Yes, for Jesus Christ has unsealed the seals of God’s purposes. The nation of Israel with the beast of Rome will be the first of his victims, as he marches and makes war. How else do we think those earliest believers were emboldened to endure such atrocities? They were persuaded that Jesus Christ was the risen King and that by their blood they would seal his truth, obtain the crown, and contribute to the fuller manifestation of his kingdom. This is the vision of the Lamb we have lost.

Worthy Is the Lamb Now and Forever

Let us not spiritualize away this vision. We must not leave this throne room the same as when we entered it. We must see again the holy God upon his throne, the Lamb at the center of the throne, the worshipping church gathered around. We must hear them confessing and singing of our Savior’s worthiness. He is worthy now. He will save us now, for he has all power in heaven and earth. Call upon him. Tell him your grief and sorrow, your fears and regrets, your hopes and failures. Then, turn from these and look upon him. He is the exalted Lord. Treat him as such. Tell him how worthy he is, that though we have not had him very high in our thoughts and affections, we would have him so. Tell him. Confess to him. Go out and find some quiet place this afternoon and come before the Lamb of God. He is the center and meaning of your life and mine. If you are not living for him and in fellowship with you, you are really nothing but dust in the wind, for you have no purpose and no good future. Kiss him, confess before him, and submit to him as Lord, and have him be your Shepherd and direct your life.

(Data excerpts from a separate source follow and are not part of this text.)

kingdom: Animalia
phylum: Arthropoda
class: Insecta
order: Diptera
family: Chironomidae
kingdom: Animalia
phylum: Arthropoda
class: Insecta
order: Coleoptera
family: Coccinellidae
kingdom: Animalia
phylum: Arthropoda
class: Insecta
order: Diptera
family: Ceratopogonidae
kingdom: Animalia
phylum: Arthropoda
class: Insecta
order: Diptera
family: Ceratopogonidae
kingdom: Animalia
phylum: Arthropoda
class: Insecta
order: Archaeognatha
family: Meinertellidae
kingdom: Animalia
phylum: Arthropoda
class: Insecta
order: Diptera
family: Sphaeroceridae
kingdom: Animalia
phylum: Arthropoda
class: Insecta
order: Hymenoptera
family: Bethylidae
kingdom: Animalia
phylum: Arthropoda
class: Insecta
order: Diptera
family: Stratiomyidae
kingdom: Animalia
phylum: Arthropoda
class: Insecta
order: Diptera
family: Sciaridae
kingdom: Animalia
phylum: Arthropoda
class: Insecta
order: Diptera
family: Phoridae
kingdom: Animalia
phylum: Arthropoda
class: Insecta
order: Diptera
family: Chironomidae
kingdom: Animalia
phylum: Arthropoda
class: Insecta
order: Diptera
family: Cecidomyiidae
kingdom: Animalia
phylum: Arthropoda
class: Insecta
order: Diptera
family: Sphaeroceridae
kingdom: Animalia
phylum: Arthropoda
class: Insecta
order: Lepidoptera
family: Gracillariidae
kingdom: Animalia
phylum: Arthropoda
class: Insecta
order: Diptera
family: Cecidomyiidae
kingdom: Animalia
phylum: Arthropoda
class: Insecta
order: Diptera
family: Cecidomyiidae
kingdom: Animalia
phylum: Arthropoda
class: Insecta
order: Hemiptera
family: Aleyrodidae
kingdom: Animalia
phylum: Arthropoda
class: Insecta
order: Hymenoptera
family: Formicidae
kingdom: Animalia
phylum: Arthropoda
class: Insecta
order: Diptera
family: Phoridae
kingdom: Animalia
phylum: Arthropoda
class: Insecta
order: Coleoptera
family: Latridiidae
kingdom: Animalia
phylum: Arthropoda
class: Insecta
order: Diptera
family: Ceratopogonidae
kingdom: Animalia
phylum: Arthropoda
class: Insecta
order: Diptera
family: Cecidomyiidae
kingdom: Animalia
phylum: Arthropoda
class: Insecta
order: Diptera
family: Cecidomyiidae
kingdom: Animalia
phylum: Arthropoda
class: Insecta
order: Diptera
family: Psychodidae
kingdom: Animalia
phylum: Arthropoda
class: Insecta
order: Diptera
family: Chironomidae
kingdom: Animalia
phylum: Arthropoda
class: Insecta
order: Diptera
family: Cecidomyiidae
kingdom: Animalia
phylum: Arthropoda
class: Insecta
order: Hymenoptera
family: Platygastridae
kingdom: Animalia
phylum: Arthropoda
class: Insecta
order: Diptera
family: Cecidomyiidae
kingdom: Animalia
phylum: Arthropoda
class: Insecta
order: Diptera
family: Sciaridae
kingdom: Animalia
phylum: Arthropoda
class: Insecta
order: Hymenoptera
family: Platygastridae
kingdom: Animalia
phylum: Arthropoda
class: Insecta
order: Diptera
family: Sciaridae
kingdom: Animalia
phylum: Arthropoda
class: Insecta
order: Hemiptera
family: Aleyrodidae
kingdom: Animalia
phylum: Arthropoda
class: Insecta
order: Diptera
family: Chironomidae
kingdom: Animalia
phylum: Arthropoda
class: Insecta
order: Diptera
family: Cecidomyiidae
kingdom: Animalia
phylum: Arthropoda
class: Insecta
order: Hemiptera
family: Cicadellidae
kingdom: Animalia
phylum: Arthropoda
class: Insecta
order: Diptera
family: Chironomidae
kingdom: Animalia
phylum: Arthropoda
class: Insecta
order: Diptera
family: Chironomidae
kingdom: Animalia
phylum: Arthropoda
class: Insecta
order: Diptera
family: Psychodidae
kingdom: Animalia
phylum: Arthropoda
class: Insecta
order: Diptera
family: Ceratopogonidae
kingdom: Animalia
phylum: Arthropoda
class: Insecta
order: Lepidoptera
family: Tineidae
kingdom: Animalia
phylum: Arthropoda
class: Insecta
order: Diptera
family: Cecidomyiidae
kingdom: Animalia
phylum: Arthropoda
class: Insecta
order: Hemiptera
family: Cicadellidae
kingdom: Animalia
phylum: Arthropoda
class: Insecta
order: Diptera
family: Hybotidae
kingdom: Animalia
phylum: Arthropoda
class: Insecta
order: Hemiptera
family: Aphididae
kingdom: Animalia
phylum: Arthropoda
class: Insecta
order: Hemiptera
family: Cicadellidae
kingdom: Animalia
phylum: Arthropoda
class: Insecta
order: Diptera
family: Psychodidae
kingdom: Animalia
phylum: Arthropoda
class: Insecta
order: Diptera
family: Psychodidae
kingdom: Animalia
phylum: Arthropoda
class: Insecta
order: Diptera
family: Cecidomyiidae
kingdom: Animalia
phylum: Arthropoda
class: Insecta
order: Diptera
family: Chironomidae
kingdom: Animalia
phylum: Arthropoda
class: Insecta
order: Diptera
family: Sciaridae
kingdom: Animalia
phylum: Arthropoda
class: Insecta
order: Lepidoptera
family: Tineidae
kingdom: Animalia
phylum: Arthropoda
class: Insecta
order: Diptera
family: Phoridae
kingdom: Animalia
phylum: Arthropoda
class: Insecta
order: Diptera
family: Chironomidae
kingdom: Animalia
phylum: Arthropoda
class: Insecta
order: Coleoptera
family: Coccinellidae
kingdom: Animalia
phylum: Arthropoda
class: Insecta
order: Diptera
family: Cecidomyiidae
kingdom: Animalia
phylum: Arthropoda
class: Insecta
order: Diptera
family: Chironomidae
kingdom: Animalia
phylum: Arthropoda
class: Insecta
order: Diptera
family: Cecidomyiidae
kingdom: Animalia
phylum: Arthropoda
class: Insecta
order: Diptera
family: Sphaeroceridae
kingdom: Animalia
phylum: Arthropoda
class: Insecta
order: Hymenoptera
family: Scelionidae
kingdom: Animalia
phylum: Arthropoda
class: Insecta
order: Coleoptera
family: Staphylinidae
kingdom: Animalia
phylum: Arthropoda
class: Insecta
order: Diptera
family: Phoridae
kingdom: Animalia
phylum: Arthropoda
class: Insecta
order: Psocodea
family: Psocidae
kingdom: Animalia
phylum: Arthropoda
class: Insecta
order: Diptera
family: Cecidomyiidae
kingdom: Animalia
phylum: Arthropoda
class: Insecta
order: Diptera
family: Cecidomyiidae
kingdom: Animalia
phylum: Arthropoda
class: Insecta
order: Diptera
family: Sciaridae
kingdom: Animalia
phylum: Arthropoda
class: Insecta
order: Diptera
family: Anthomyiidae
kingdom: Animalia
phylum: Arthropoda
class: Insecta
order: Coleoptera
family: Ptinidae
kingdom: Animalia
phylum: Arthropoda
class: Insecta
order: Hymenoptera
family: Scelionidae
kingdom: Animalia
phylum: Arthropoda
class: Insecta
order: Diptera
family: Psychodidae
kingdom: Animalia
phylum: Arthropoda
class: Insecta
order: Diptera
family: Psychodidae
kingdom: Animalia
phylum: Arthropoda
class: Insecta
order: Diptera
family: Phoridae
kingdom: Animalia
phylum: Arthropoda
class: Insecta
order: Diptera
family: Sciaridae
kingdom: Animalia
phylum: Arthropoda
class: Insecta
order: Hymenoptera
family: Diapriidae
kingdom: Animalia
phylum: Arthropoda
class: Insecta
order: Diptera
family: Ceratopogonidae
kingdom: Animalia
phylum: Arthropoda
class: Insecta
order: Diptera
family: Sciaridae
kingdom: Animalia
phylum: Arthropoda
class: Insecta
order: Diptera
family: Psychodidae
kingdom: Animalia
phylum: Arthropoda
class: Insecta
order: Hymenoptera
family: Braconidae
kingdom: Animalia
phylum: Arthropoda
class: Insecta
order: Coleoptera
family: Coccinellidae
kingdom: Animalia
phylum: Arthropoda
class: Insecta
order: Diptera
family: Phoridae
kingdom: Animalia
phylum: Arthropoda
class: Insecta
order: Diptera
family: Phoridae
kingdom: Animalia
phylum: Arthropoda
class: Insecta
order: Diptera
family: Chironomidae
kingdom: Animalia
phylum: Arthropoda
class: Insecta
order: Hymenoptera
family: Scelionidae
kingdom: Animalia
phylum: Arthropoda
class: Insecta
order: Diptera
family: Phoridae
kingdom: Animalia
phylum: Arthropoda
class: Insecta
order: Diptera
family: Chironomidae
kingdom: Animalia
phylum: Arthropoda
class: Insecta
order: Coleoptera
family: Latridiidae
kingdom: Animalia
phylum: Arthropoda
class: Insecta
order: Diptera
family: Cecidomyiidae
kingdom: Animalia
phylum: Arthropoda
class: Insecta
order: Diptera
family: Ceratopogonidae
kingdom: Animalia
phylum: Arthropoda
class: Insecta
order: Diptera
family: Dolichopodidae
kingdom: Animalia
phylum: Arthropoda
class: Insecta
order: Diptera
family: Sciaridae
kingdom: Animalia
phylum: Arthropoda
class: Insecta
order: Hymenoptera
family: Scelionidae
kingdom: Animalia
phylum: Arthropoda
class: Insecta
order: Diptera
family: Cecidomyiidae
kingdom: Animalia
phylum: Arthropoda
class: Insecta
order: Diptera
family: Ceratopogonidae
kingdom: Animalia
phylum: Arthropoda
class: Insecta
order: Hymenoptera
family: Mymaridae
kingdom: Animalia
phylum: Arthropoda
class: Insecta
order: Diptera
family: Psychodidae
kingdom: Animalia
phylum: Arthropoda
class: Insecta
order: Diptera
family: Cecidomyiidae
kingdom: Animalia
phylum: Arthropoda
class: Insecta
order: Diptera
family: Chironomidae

What John saw as a vision in heaven is the reality to which each one of us must come. He is the way, the truth, and the life. He is the peace, the righteousness, the light, the glory, and the joy, and the beauty. He is life sent down from heaven, the bread of God, the Son of God.

Worship him. He is your Lord and Savior. Devote your life to serving him, every day, one day at a time, one relationship at a time, through one trial at a time. Stop thinking so much about why you do not like this or that, how miserable you are, how different you wish your life was. These are dead ends to depression. Fight to think of the glory of the Lamb of God, that his purposes are being worked out in your life, that your life has meaning when you live unto him. Whatever you withhold from him and try to keep for yourself will be lost forever. Whatever you give up for him will be replaced many times over by his fellowship. Will he call you to bear your cross? Yes. But if we see him in his loveliness, that cross will be light. It will be worth every ounce. We will wish to have born more for him, to have praised him more, endured difficulty more patiently, undertaken more for him, forgiven more, forsaken the world more, forgotten more of men’s slights. Do not wait until you see his face in the future to get serious about him. See him on the throne and come before him now. Ask him to humble and change you, from glory to glory, as you set your affections upon him. He is worthy.